It’s November. Time to get a draft prepared. . .
On this Transgender Day of Remembrance, what memories are we here to share?
There is a list of transpeople who we know were murdered this year, the tip of an iceberg globally.
These are lives brutally cut short which are worthy of remembering. They struggled in a world where trans has long been erased. They wanted what every other human wanted, to be productive, to be loved, to be valued in the world, but they had the added burden of being what society erased, people with a heart that wasn’t standard for their body.
They lived the best life they could, but they caught the attention of someone who wanted to act out against them, of someone who wanted them erased, or maybe, they were just so much in the shadows they were in the wrong place at the wrong time.
These transpeople, working to claim a life between limited expectations and great possibilities, got in the path of violence and were slaughtered. Their life was taken from them, their story brutally ended.
We remember these transpeople whose voices were stilled this year by raising our voices so their names can still inhabit the world we share. By saying their names out loud, we offer honor upon them, proclaiming them as another human, worthy of dignity and remembrance.
These are the names we read with dignity and ceremony this year. But like any year, there are many many transpeople who also suffered and died in darkness, away from any remembrance.
For transpeople who took their own lives, this year, we remember them. They saw a world that looked bleak and cold, saw struggle they feared was beyond them, without hope of meaningful change. They saw the fight ahead of them and felt crushed by it, so they found a way to end their suffering.
They stepped in front of traffic, they took too many pills, they cut at themselves, or did anything they could think of to avoid the doom and gloom that they were told that a trans life promised. They just decided that they couldn’t take it anymore.
For transpeople who work so hard everyday to kill off their own nature, we remember them. They deny, play small, hide and die a little bit to try and keep their own bold and brave hearts hidden, working to fit into a world where they have been taught that they don’t belong.
Somewhere inside, they know people see them as an abomination, a crime against god, a deluded liar, a freak or a pervert. Over their lifetime, they have taken these lessons in so that they know their sickness more than they know their own lovely power, know their brokenness more than they know their tender humanity.
The world held that teaching these transpeople about their own shameful nature would help them avoid sin, help them be normative, help them fit in. Parents didn’t want to have to feel the stigma of raising a queer child, so they piled that stigma onto their babies, the ones they had an obligation to help blossom in the world.
The system of gender pounds all of us towards fitting in as a sweet girl or tough boy. While that pounding denies the fullness of their hearts to every child, to trans kids, whose nature crosses those arbitrary lines, it smashes them down, down to the point where a life lived at risk or the death of a martyr can feel like the only way out.
For centuries transpeople have been erased, thrown into the trash to keep our towns, our communities and our lives nice and neat.
Today, we remember those who were murdered this year, the brothers, sisters, siblings and partners of all of those transgender people who were killed in the past to silence and erase them.
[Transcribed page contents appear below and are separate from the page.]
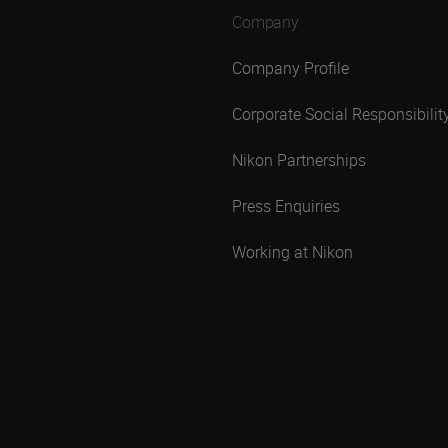
Company
Company Profile
Corporate Social Responsibilit
Nikon Partnerships
Press Enquiries
Working at Nikon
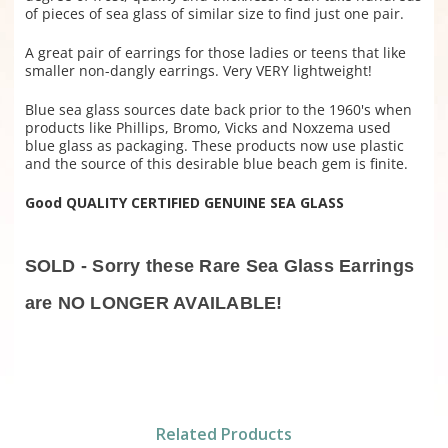
of pieces of sea glass of similar size to find just one pair.
A great pair of earrings for those ladies or teens that like
smaller non-dangly earrings. Very VERY lightweight!
Blue sea glass sources date back prior to the 1960's when
products like Phillips, Bromo, Vicks and Noxzema used
blue glass as packaging. These products now use plastic
and the source of this desirable blue beach gem is finite.
Good QUALITY CERTIFIED GENUINE SEA GLASS
SOLD - Sorry these Rare Sea Glass Earrings
are NO LONGER AVAILABLE!
Related Products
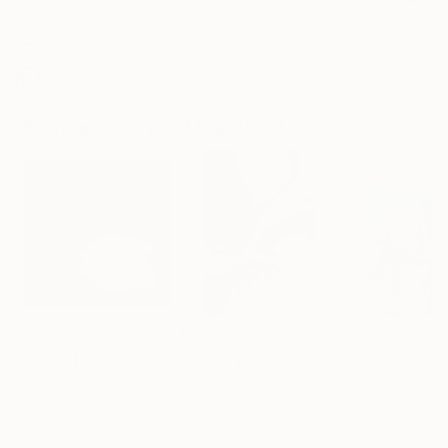
Archival-grade Materials
Fade-resistant Inks
Professionally Printed
Photographs You May Also Like
$1,275
$645
$207
"A Ray of Light - Limited Edition of 10"
Photograph
"Concrete Stories III"
Photograph
Lynne Douglas
, United Kingdom
Dieter Demey
, Belgium
Paper Draper
, Unit
Color on Canvas
Black & White on Paper
Giclée on Paper
101.6 x 101.6 cm
46.7 x 70.1 cm
21 x 29.7 cm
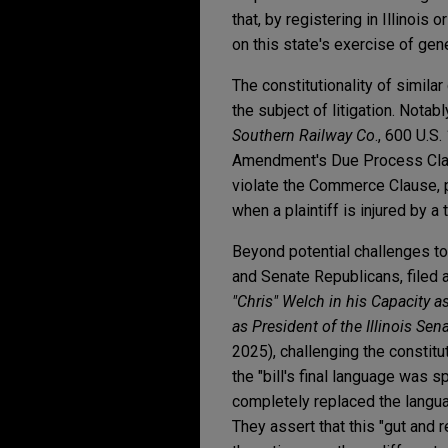
that, by registering in Illinois
on this state's exercise of gene
The constitutionality of simila
the subject of litigation. Nota
Southern Railway Co
., 600 U.S
Amendment's Due Process Claus
violate the Commerce Clause, pa
when a plaintiff is injured by a 
Beyond potential challenges to 
and Senate Republicans, filed 
"Chris" Welch in his Capacity a
as President of the Illinois Sen
2025), challenging the constitu
the "bill's final language was
completely replaced the langua
They assert that this "gut and r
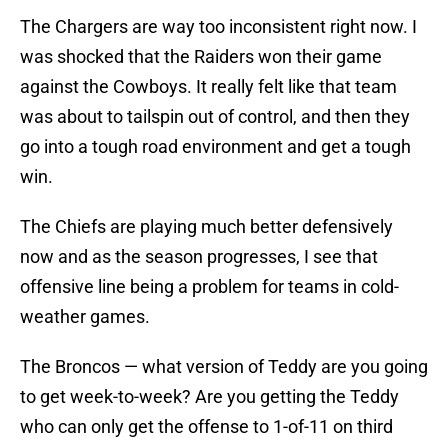
The Chargers are way too inconsistent right now. I
was shocked that the Raiders won their game
against the Cowboys. It really felt like that team
was about to tailspin out of control, and then they
go into a tough road environment and get a tough
win.
The Chiefs are playing much better defensively
now and as the season progresses, I see that
offensive line being a problem for teams in cold-
weather games.
The Broncos — what version of Teddy are you going
to get week-to-week? Are you getting the Teddy
who can only get the offense to 1-of-11 on third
We also remember those who took themselves out of a world they found cruel and impossible, a world where they couldn’t get the affirmation, support and love that they knew they needed.
And we remember all the transpeople who experience the call to destruction in a world where they feel they have a target painted on their back, a place where they believe they have to twist and break themselves to fit in, communities where a kind of binary compliance is demanded that their trans nature just finds oppressive and crushing.
We stand together as allies, coming together in the memory of the lost and destroyed transpeople and in the awareness of the lost and destroyed parts of transpeople who are in the world today.
We stand together with concern and love for the beautiful and precious humanity these people can bring to a world that needs wholeness, a world where we need to connect with each other across lines of class, race and gender. Transpeople know the horrible price of those lines first hand because crossing those lines can get them destroyed.
We remember the lovely people who carried the truth of our continuous common humanity in their hearts and we remember how they suffered when those who would enforce boundaries destroyed and silenced them.
As long as those memories are with us, we can each stand and offer safe space for those who cross the lines out of the simple and beautiful love inside of them. We can stand to support and protect them, speaking up when we hear others try to dehumanize and vilify them, reaching out when we see someone who needs loving affirmation rather than just brutal correction.
The memories of those lost souls can give us the strength to reach out to families who have to choose to submit to community pressure or to celebrate the unique and beautiful humanity of even the queerest child.
We stand today in memory of all the precious humanity destroyed in the name of removing the challenge of those who cross the lines of gender, those who speak for continuous common humanity.
Remembering those who struggle, those who were killed and those who felt the pressure to kill themselves or part of themselves to ease the pain, gives us the awareness and strength to stand with compassion and love, working to make sure that each and every life matters.